You don’t need a controller to play Lila’s Tale; you just need to look. It’s a VR platformer that you interact with by directing your gaze at where you want its heroine to move. Only a demo is available at the moment, but the full game is slated for a third-quarter release later this year for the Samsung Gear VR.
After Lila’s brother disappears into a mysterious dungeon-slash-cave, the player (which a glowing blue light represents) helps her search for him. With your help, she explores the dungeon and solves connect-the-dot puzzles that look like constellations. It has no combat — instead, each time the player solves a puzzle, it damages the enemies.
“Lila is there and performs some actions by herself,” said Skullfish Studios cofounder Gabriela Thobias in an interview with GamesBeat. “But the player is what guides her and protects her. If an enemy goes after her, the player has to move faster through the puzzle so she can stay ahead and make it safely to the end.”
Lila’s Tale isn’t the only VR game that uses gaze-based controls. For example, Land’s End from developer Ustwo (Monument Valley) also lets the player interact with the environment by looking at it. In an interview with GamesBeat, Ustwo artist Jonathon Topf said that the design decision came from trying to figure out a VR-native scheme of user interaction.
Skullfish first tried designing Lila’s Tale for a traditional controller but, like Ustwo, decided that it didn’t feel very intuitive. So it stripped down the controls to just your eyes.
“It’s not exactly eye tracking,” Thobias explained. “It’s where you aim the Gear VR. She’ll always follow toward that point, or try her best to follow it.”
The reason for the connect-the-dots-type puzzles, Thobias said, is because the studio found it to be the most natural way to interact with the environment using gaze-only controls. That’s because the dots are all within the player’s field of view, so it’s easy to keep track of where all the different elements are. Now the challenge is to make sure the environmental feedback, such as sound design and visual cues, are robust enough to tell the player what’s going on around them while they’re in the midst of puzzle-solving.
Lila’s Tale is the young studio’s first game.

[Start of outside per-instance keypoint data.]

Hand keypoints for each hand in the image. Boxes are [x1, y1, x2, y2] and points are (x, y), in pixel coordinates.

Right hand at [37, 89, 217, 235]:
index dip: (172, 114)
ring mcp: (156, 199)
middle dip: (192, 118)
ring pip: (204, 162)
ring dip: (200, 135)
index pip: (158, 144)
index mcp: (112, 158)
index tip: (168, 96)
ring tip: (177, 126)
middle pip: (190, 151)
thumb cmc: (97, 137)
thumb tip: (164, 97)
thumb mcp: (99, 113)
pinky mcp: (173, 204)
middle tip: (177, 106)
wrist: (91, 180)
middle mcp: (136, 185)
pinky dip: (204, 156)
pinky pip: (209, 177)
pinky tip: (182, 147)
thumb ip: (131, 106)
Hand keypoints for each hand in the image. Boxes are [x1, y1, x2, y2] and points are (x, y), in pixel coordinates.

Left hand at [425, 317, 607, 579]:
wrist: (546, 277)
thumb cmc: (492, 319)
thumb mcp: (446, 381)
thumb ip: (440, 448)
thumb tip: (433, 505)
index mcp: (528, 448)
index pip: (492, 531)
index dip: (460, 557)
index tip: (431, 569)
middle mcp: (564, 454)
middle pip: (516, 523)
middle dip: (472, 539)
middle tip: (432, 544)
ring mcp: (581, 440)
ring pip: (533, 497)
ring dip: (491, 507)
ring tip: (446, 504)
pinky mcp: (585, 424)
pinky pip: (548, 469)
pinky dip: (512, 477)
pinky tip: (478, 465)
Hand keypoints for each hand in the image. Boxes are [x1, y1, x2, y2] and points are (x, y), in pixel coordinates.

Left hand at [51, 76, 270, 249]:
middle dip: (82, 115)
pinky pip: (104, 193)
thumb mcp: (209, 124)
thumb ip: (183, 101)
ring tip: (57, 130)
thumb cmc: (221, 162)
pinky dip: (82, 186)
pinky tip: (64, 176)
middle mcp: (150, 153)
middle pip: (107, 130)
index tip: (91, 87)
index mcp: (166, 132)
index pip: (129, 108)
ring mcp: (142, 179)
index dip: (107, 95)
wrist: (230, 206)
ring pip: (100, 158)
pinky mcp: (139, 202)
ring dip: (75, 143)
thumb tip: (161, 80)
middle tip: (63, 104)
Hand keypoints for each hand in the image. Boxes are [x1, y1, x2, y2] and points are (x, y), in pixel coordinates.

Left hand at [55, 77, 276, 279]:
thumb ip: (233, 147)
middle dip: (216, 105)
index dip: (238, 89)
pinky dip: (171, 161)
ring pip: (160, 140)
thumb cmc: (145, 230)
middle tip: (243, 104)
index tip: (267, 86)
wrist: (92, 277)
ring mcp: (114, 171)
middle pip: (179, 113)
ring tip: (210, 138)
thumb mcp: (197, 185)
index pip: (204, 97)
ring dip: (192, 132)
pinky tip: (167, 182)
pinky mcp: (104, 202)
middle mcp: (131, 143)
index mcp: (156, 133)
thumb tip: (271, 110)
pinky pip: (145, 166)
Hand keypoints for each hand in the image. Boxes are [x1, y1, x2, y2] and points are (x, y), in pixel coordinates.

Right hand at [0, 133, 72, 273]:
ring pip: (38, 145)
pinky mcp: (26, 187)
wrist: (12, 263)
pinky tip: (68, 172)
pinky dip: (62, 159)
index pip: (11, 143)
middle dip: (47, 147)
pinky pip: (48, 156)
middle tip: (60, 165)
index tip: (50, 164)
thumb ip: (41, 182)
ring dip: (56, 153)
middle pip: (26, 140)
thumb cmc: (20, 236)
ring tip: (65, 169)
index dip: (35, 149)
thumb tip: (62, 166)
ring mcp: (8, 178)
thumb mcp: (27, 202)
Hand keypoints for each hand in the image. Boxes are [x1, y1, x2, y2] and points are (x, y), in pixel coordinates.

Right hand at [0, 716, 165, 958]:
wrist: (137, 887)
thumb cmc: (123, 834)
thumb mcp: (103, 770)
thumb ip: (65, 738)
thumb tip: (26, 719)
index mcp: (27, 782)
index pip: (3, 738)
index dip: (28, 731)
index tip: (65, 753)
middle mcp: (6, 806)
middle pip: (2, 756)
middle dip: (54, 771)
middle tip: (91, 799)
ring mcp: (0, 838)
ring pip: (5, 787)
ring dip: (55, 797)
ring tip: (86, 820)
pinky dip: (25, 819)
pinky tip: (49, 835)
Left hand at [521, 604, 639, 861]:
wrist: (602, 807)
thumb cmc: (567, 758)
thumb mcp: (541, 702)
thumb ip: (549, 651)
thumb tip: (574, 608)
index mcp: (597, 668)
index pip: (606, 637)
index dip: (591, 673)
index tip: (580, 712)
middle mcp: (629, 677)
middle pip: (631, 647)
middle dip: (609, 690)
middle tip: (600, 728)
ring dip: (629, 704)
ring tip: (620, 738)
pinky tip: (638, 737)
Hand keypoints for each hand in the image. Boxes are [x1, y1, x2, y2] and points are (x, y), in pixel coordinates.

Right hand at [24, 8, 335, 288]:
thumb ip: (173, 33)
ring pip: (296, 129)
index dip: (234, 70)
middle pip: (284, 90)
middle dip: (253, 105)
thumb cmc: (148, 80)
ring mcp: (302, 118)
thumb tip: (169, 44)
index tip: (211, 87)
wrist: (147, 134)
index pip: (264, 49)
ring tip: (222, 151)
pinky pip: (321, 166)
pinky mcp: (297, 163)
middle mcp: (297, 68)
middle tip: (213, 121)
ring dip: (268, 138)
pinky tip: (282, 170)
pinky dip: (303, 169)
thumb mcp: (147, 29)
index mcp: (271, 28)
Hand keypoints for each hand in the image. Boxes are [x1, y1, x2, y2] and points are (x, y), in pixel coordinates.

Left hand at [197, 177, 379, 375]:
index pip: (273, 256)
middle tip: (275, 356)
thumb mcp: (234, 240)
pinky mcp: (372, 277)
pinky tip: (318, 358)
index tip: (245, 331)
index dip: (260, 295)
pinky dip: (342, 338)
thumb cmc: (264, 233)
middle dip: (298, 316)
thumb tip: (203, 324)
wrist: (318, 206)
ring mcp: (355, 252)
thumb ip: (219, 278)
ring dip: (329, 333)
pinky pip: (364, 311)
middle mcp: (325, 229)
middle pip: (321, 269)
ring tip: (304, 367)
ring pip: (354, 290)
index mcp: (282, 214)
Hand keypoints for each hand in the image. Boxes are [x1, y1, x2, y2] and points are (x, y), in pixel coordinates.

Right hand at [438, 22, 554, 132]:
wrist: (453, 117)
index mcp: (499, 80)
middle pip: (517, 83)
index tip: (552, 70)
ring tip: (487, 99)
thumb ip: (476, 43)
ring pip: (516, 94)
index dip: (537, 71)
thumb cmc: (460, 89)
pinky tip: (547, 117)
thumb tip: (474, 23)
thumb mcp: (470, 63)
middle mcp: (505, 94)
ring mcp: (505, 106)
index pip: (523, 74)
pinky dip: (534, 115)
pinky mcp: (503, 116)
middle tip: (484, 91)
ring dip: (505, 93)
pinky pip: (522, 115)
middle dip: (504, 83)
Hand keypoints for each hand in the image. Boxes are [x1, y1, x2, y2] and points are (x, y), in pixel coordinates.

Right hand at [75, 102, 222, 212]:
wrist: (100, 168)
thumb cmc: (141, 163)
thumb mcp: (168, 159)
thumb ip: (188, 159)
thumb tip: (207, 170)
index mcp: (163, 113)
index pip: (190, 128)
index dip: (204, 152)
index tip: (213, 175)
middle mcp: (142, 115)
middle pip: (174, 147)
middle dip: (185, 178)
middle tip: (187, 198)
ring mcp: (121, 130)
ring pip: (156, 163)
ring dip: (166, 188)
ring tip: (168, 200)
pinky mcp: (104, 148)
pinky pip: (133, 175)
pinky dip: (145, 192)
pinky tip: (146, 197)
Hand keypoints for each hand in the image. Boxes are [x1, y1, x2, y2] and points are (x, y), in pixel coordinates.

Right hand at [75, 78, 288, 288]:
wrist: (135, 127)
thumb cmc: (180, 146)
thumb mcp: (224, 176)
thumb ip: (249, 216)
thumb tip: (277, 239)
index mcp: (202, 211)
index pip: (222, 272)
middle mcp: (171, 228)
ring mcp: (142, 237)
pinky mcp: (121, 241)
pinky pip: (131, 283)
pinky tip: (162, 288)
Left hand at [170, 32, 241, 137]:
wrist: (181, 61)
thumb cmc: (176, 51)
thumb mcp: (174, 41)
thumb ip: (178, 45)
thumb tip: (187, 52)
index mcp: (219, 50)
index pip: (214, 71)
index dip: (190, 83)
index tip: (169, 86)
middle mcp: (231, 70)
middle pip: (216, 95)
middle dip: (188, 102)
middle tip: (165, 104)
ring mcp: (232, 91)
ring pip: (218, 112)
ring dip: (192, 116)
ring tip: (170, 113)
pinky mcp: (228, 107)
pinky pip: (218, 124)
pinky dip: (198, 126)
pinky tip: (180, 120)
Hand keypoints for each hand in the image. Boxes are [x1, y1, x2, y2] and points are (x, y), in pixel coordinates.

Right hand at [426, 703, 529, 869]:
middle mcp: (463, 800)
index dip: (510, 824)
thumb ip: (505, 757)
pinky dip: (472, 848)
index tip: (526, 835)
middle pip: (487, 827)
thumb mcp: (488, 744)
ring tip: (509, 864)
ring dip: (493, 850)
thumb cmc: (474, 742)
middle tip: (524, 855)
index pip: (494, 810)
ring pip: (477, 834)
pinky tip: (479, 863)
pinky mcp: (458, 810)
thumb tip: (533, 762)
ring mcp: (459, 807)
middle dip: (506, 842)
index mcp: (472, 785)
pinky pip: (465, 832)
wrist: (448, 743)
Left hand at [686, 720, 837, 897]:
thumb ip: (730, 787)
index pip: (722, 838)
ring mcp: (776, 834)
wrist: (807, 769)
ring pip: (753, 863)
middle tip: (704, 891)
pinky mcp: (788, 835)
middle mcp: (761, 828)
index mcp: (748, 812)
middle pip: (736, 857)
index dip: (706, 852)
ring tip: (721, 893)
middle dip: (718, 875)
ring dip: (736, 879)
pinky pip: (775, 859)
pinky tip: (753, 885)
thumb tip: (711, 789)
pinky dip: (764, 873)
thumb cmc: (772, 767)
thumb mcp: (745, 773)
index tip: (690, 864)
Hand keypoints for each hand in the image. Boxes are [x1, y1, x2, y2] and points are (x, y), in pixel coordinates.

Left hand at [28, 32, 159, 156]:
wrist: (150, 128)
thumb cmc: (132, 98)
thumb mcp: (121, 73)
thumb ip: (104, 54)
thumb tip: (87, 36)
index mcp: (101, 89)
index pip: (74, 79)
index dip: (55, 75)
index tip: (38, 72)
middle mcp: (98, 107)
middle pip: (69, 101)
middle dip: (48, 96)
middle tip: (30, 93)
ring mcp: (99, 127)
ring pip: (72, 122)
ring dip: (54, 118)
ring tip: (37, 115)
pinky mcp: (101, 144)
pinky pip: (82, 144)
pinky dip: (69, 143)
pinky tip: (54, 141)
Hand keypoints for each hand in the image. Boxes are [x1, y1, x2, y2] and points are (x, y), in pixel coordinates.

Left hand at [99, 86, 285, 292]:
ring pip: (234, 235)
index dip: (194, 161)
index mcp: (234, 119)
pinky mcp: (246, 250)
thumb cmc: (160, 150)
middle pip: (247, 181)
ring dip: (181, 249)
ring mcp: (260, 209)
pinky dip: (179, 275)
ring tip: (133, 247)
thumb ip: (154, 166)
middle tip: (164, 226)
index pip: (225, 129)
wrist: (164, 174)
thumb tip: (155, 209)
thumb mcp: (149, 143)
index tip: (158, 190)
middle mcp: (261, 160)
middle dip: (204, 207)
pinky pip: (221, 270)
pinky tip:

However, both Thobias and her cofounder, Rafael Ferrari, have experience with developing VR games. They both previously worked at Black River Studios, a fellow Brazilian indie games studio, where Thobias was a user interface and user experience designer and Ferrari was a lead engineer. Black River has released games like Rococo (a murder mystery game) and Rock & Rails (a music-themed action shooter) for VR. After leaving Black River and starting Skullfish, Thobias and Ferrari received funding from GameFounders, a global game accelerator earlier this year.
Though the game focuses more on puzzles and gameplay over story, Thobias said that they still want players to feel a connection to Lila.
“We were definitely inspired by [The Legend of Zelda],” Thobias said. “And other games like Rime and Child of Light. Games that make you feel like you care about the characters. You want to protect them.”